Le caractère réinscriptible de l'e-paper est un acquis, comparé à la couleur, la flexibilité, la tactilité qui ne sortiront des laboratoires que dans quelques mois à quelques années. Est-ce pour cela que nous nous interrogeons peu sur cet attribut ? Ce qui est acquis est acquis certes... Mais enfin...
Ce qui marque la principale différence entre un livre de n pages foliotées et un reader e-paper est bien là pourtant : ce dernier a une seule et unique page réinscriptible.
Comme j'écrivais dans l'introduction de Gutenberg 2.0, le futur du livre : « Une tablette e-paper c'est une page unique et réinscriptible sur laquelle peuvent s'afficher des milliers de livres, c'est, à la fois la fantastique Bibliothèque de Babel, et le mythique Livre de Sable, de Borgès. Quelque part c'est magique. Mais cependant ce n'est plus vraiment un livre. »
Alors quels effets ? Si on réfléchit juste un peu, l'on se rend vite compte qu'ils sont multiples. Déjà, reconnaître comme je viens de le faire qu'un reader e-paper présente : « une seule et unique page réinscriptible » induit presque dans l'esprit à considérer ladite page d'e-paper comme un écran. De là à entériner le passage des lectorats à l'audience il n'y a qu'un pas, rapidement franchissable dès lors que les logiciels de lecture des readers et leur connectivité (que l'on pense au Kindle d'Amazon, au futur Readius de Polymère Vision et chez nous au test Read&Go d'Orange...) ; il n'y a qu'un pas donc dès lors que les logiciels de lecture des readers et leur connectivité feront de ces derniers de véritables "médias pour l'écrit" et que l'écrit justement sera plus ou moins dissous (et dix sous ce n'est pas beaucoup
Mais la lecture dans tout cela ?
Outre, et, cela dit en toute modestie : je parle à partir de mon expérience personnelle de quarante ans de lecture sur des livres, albums etc. reliés et de deux ans sur des tablettes e-paper, outre donc que le lecteur modifie presque à loisir la typographie de l'unique page e-paper (changement de la police de caractères et de sa taille, justification, gras, etc.), outre l'hypertexte des sommaires, notes, index, outre l'absence de perception immédiate globale du livre via sa couverture, sa quatrième de couverture, son épaisseur qui fournit déjà nombre d'informations, outre l'impossibilité du feuilletage et une difficile appréhension du nombre de pages et de progression de sa lecture (personnellement l'espèce de "pageomètre" du Cybook Gen3 me convient moins que la foliotation plus classique de l'Iliad), outre tout cela donc, la page unique signe un changement d'ère.

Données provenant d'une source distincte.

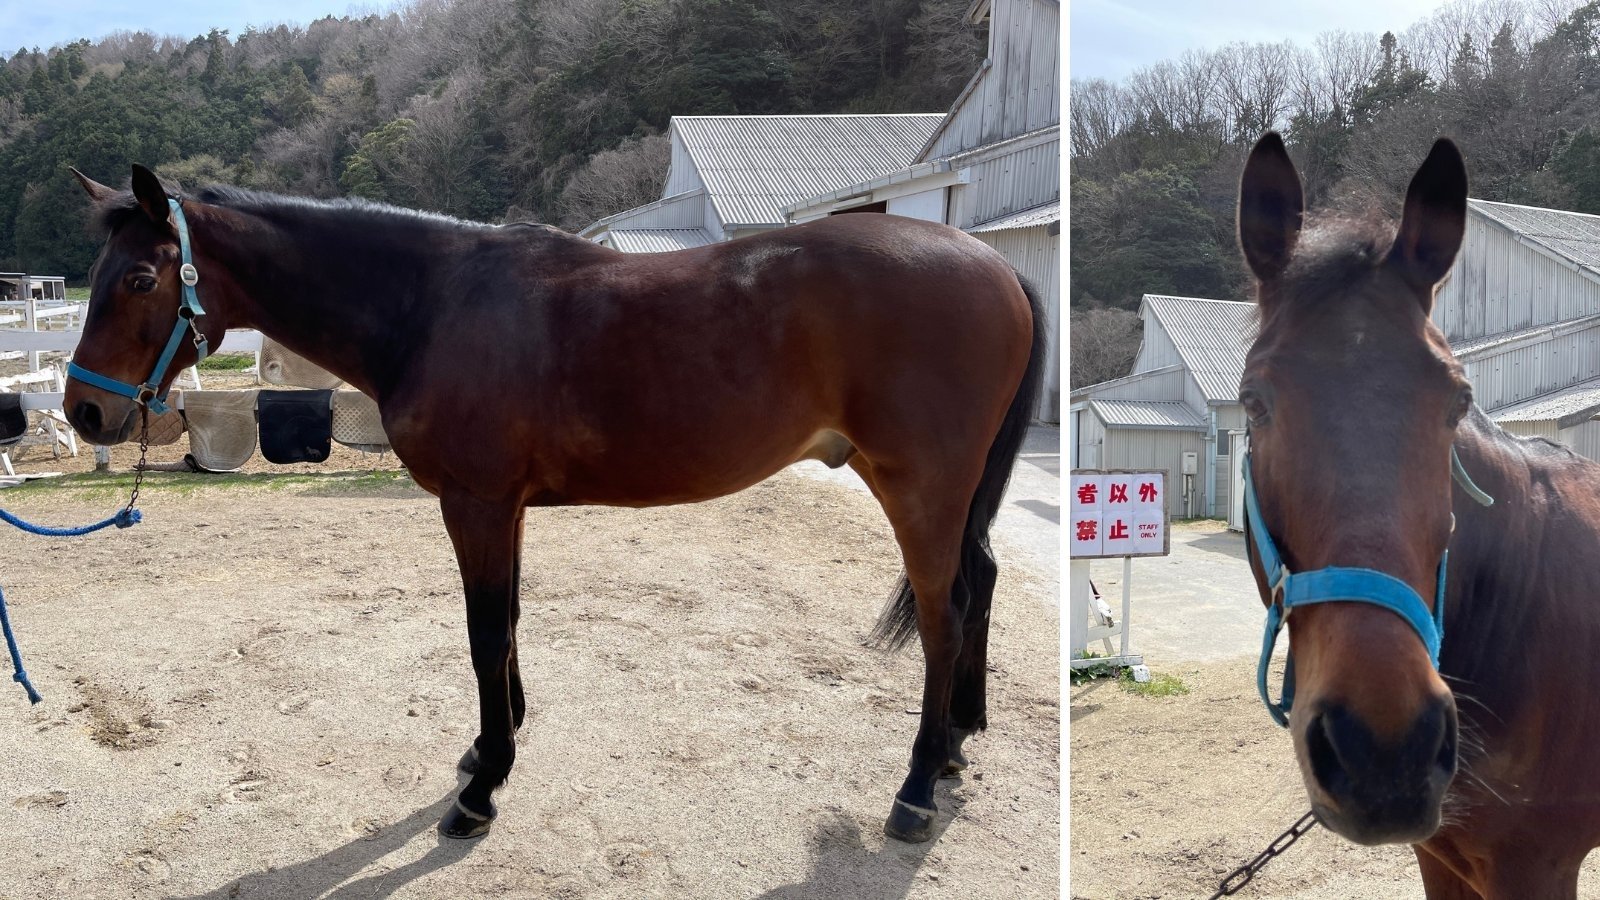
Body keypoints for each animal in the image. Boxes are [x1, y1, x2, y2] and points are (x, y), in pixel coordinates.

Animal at [62, 166, 1043, 839]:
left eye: (141, 280)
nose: (86, 411)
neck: (433, 304)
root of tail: (992, 266)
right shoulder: (510, 507)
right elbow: (510, 623)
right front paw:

Avec les e-books nous passons de l'ère de la possession matérielle de rouleaux ou de codex (le fait d'acheter et de stocker un livre, le fait de s'en rendre propriétaire et de l'exhiber), à l'ère de l'usage : lire le livre. Jusqu'à nos jours, acquérir un livre revêtait un certain sens ostentatoire et gratifiant qui disparaît lorsque l'on télécharge un fichier.
Nous avons tous vu chez des connaissances, des amis, de la famille, de ces "livres au kilomètre", de ces bibliothèques décoratives, voire de ces faux-livres remplis de vide ou de quelques vieux papiers, simples éléments de décoration d'intérieur. Cela ne sera plus possible.
En conclusion, timide et provisoire, la lecture pourrait se dissoudre dans le multi le pluri ou l'hypermédia, mais d'un autre côté, la lecture, si nous parvenons à lui réserver un dispositif spécifique dédié je pense, pourrait retrouver la force vivifiante de ses jeunes années, quand jadis elle accompagna le passage d'une culture de l'oralité à une culture de l'écrit et à une lecture silencieuse, intime ; cette force vivifiante que nous avons tous ressentie quand nous avons naguère dévoré nos premiers bouquins.